Aufenthalt immer neu erkauft

Ulfa (em). »Juden und Judenfriedhof zu Ulfa«: eine neue Arbeit aus dem Heimat- und Geschichtsverein Ulfa liegt vor. Ein Blick auf das Quellenverzeichnis von den sogenannten Kastenrechnungen der Kirche und der Gemeinde Ulfa bis zu den Staatsarchiven Marburg und Darmstadt, vom Gräflich Solms’schen Archiv Rödelheim bis zu Publikationen zeigt, dass der Geschichtsvereinsvorsitzende Günter Stahnke viel Mühe für die Recherchen aufgebracht hat.

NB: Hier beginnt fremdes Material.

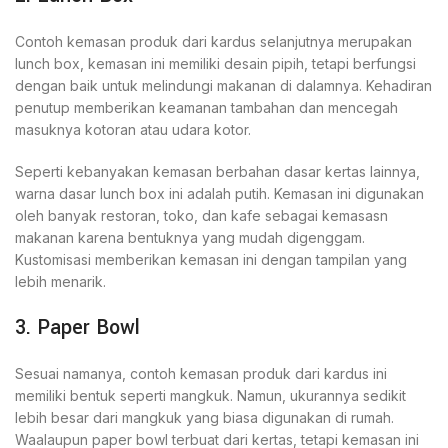
Contoh kemasan produk dari kardus selanjutnya merupakan
lunch box, kemasan ini memiliki desain pipih, tetapi berfungsi
dengan baik untuk melindungi makanan di dalamnya. Kehadiran
penutup memberikan keamanan tambahan dan mencegah
masuknya kotoran atau udara kotor.
Seperti kebanyakan kemasan berbahan dasar kertas lainnya,
warna dasar lunch box ini adalah putih. Kemasan ini digunakan
oleh banyak restoran, toko, dan kafe sebagai kemasasn
makanan karena bentuknya yang mudah digenggam.
Kustomisasi memberikan kemasan ini dengan tampilan yang
lebih menarik.
3. Paper Bowl
Sesuai namanya, contoh kemasan produk dari kardus ini
memiliki bentuk seperti mangkuk. Namun, ukurannya sedikit
lebih besar dari mangkuk yang biasa digunakan di rumah.
Waalaupun paper bowl terbuat dari kertas, tetapi kemasan ini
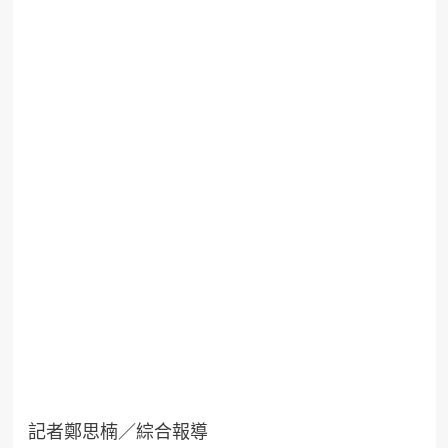
記者鄭思楠／綜合報導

Unklare Erinnerungen an einen jüdischen Friedhof auf der Ortsgemarkung weckten als erstes sein Interesse: »Die Zeit, in der in Ulfa Juden lebten und arbeiteten, liegt weit zurück.« Schrittweise arbeiteten sich Stahnke und seine Mitinteressierten im Verein in das Thema ein, fanden einen sachkundigen Dialogpartner und Hinweisgeber in Reinhard Pfnorr, Stadtarchivar von Nidda und Vorsitzender des Vereins Heimatmuseum Nidda
Historische Spurensuche ist nicht »trocken«, sondern schließt sogar abenteuerliche Erlebnisse ein. So bei einem Rundgang zu alten Grenzsteinen am Rand der Gemarkung, der auch dem Auffinden des Judenfriedhofs außerhalb des Ortes Richtung Gonterskirchen oberhalb des Dr. Metzler-Brunnens galt.

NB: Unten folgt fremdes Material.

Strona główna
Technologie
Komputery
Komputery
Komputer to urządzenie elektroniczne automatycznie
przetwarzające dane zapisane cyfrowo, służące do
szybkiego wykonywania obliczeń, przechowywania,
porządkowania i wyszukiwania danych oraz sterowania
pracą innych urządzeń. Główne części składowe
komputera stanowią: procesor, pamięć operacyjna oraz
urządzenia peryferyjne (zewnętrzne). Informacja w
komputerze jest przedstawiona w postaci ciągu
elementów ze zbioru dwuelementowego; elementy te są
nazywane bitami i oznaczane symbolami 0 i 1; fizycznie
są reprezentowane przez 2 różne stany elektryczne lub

Gewannbuch gibt erste Hinweise
Nur Wald, weder Mauern noch Grabsteine waren oberirdisch zu sehen - bis Gerhard Kalbfleisch, ehemaliger Katasterbeamter, seine Prüfgeräte einsetzte und die bis über die Oberkante hinaus im Erdreich steckenden Grenzsteine zeigen konnte. Eine erste Nennung, auch von sechs Flurstücken um diesen Friedhof herum fand Stahnke im Gewannbuch von 1732, eine Wiederholung 1831 bei der Neueinteilung der Flurstücke.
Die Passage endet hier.